* [Zitierter Abschnitt]
Entscheidungsstichwort (Thema)

Anbringung und Duldung eines Hinweisschildes

 

Leitsatz (amtlich)

1. Es ist allgemein anerkannt, dass z.B. der Vermieter verpflichtet ist, nach Beendigung des Mietverhältnisses bei Gewerbetreibenden oder freien Berufen ein Hinweisschild auf die neuen Geschäfts- oder Praxisräume für angemessene Zeit zu dulden.

2. Das gilt wegen der personalistischen Struktur erst recht, wenn eine im maßgeblichen Außenverhältnis als GbR ausgeübte Anwaltssozietät aufgelöst wird. Dann besteht für den verbleibenden Anwalt die selbstverständliche Nebenverpflichtung, anstelle des auf die frühere gemeinsame Anwaltspraxis hinweisenden Altschildes ein Hinweisschild auf den Ort der neuen Praxis der ausscheidenden Anwälte zu dulden.

 

Normenkette

BGB § 242

 

Verfahrensgang

LG Kleve (Aktenzeichen 4 O 28/88)

* [Aufgaben]
A. Gib aus der Entscheidung zum Hinweisschild den Wortlaut wörtlich wieder, beginnend mit „1. Es ist allgemein“ und weiter bis einschließlich „Zeit zu dulden.“.
B. Formatiere die Zeilen der Datensätze als nummerierte Liste und lass dabei Leerzeilen weg, beginnend mit der Zeile mit „Un gran de sau ?“ und weiter bis einschließlich der letzten Zeile der Datensätze.

* [Vorliegende Angaben]
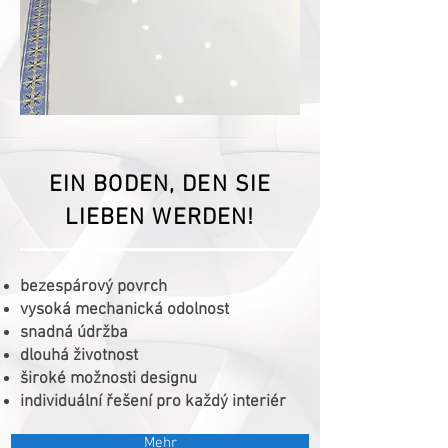
EIN BODEN, DEN SIE
LIEBEN WERDEN!
bezespárový povrch
vysoká mechanická odolnost
snadná údržba
dlouhá životnost
široké možnosti designu
individuální řešení pro každý interiér
Mehr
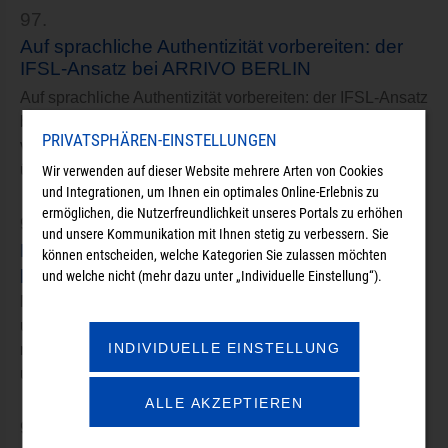
97.
Auf sprachliche Authentizität vorbereiten: der
IFSL-Ansatz bei ARRIVO BERLIN
Auf sprachliche Authentizität vorbereiten: der IFSL-Ansatz
bei ARRIVO BERLINVor rund einem Jahr trafen sich
PRIVATSPHÄREN-EINSTELLUNGEN
verschiedene ARRIVO BERLIN Teilprojekte, um sich
über die Möglichkeiten des Integrierten…
Wir verwenden auf dieser Website mehrere Arten von Cookies
und Integrationen, um Ihnen ein optimales Online-Erlebnis zu
ermöglichen, die Nutzerfreundlichkeit unseres Portals zu erhöhen
98.
und unsere Kommunikation mit Ihnen stetig zu verbessern. Sie
Mehr als „der, die, das“: Spracherwerb als
können entscheiden, welche Kategorien Sie zulassen möchten
persönliche und soziale Daueraufgabe
und welche nicht (mehr dazu unter „Individuelle Einstellung“).
Mehr als „der, die, das“: Spracherwerb als persönliche
und soziale DaueraufgabeWer eine neue Sprache lernen
INDIVIDUELLE EINSTELLUNG
muss, braucht starke Nerven, ein offenes soziales Umfeld
und die Fähigkeit, persönliche…
ALLE AKZEPTIEREN
99.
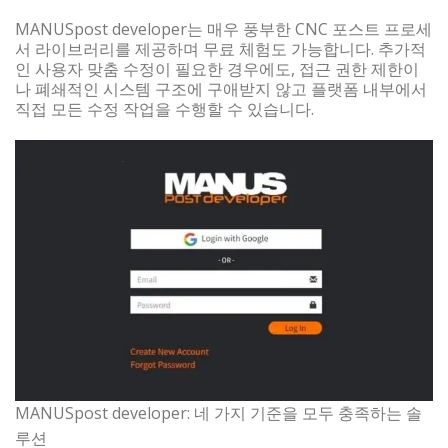
MANUSpost developer는 매우 풍부한 CNC 포스트 프로세
서 라이브러리를 제공하며 무료 체험도 가능합니다. 추가적
인 사용자 맞춤 수정이 필요한 경우에도, 접근 권한 제한이
나 폐쇄적인 시스템 구조에 구애받지 않고 플랫폼 내부에서
직접 모든 수정 작업을 수행할 수 있습니다.
MANUSpost developer: 네 가지 기준을 모두 충족하는 솔
루션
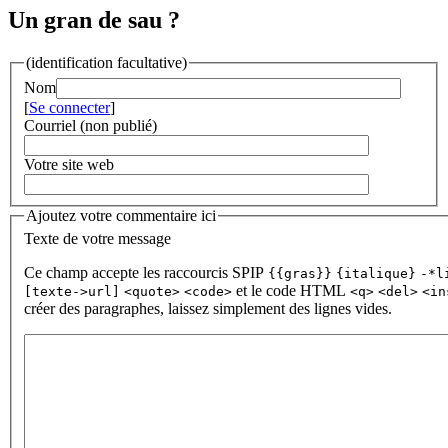
Un gran de sau ?
(identification facultative)
Nom
[
Se connecter
]
Courriel (non publié)
Votre site web
Ajoutez votre commentaire ici
Texte de votre message
Ce champ accepte les raccourcis SPIP
{{gras}}
{italique}
-*l
et le code HTML
[texte->url]
<quote>
<code>
<q>
<del>
<in
créer des paragraphes, laissez simplement des lignes vides.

* [Antworten der Reihenfolge]
A.
1. Es ist allgemein anerkannt, dass z.B. der Vermieter verpflichtet ist, nach Beendigung des Mietverhältnisses bei Gewerbetreibenden oder freien Berufen ein Hinweisschild auf die neuen Geschäfts- oder Praxisräume für angemessene Zeit zu dulden.

B.
1. Un gran de sau ?
2. (identification facultative)
3. Nom
4. [
5. Se connecter
6. ]
7. Courriel (non publié)
8. Votre site web
9. Ajoutez votre commentaire ici
10. Texte de votre message
11. Ce champ accepte les raccourcis SPIP
12. {{gras}}
13. {italique}
14. -*l
15. et le code HTML
16. [texte->url]
17. <quote>
18. <code>
19. <q>
20. <del>
21. <in
22. créer des paragraphes, laissez simplement des lignes vides.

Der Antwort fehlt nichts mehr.